Saved entries:
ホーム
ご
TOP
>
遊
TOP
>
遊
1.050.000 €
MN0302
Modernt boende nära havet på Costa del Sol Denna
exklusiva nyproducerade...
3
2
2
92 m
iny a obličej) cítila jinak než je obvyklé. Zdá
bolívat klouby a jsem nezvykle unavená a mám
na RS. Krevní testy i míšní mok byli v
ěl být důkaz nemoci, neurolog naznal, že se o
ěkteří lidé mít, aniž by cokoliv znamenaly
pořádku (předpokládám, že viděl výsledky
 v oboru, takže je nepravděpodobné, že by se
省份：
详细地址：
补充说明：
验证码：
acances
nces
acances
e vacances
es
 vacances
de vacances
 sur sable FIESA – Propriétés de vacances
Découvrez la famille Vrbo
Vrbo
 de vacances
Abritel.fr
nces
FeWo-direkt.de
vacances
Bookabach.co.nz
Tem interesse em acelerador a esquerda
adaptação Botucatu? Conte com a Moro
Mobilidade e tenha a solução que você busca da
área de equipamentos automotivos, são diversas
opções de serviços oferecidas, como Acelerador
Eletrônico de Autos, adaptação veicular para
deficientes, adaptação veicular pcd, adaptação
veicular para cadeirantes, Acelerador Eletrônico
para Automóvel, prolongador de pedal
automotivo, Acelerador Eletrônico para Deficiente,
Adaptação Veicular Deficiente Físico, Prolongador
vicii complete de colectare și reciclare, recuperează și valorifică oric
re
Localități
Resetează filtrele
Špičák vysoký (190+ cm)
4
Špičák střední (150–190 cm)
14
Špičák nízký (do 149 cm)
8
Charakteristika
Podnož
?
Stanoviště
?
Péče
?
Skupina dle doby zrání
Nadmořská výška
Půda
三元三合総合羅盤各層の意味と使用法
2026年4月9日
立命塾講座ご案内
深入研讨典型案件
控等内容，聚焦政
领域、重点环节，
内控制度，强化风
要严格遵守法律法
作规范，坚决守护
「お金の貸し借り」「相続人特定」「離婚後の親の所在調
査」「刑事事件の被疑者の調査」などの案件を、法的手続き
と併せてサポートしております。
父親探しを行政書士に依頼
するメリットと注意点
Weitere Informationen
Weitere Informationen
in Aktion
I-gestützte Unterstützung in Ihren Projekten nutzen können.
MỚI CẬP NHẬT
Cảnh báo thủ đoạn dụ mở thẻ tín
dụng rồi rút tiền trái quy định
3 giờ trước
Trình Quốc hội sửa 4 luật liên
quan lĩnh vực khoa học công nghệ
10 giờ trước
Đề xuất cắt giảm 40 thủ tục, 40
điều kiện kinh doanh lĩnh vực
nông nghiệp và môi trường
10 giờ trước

Exercise prompt:
Filter the records down to the lines that contain the string "para", and copy those lines.

Solution for this problem:
Eletrônico de Autos, adaptação veicular para
veicular para cadeirantes, Acelerador Eletrônico
para Automóvel, prolongador de pedal
automotivo, Acelerador Eletrônico para Deficiente,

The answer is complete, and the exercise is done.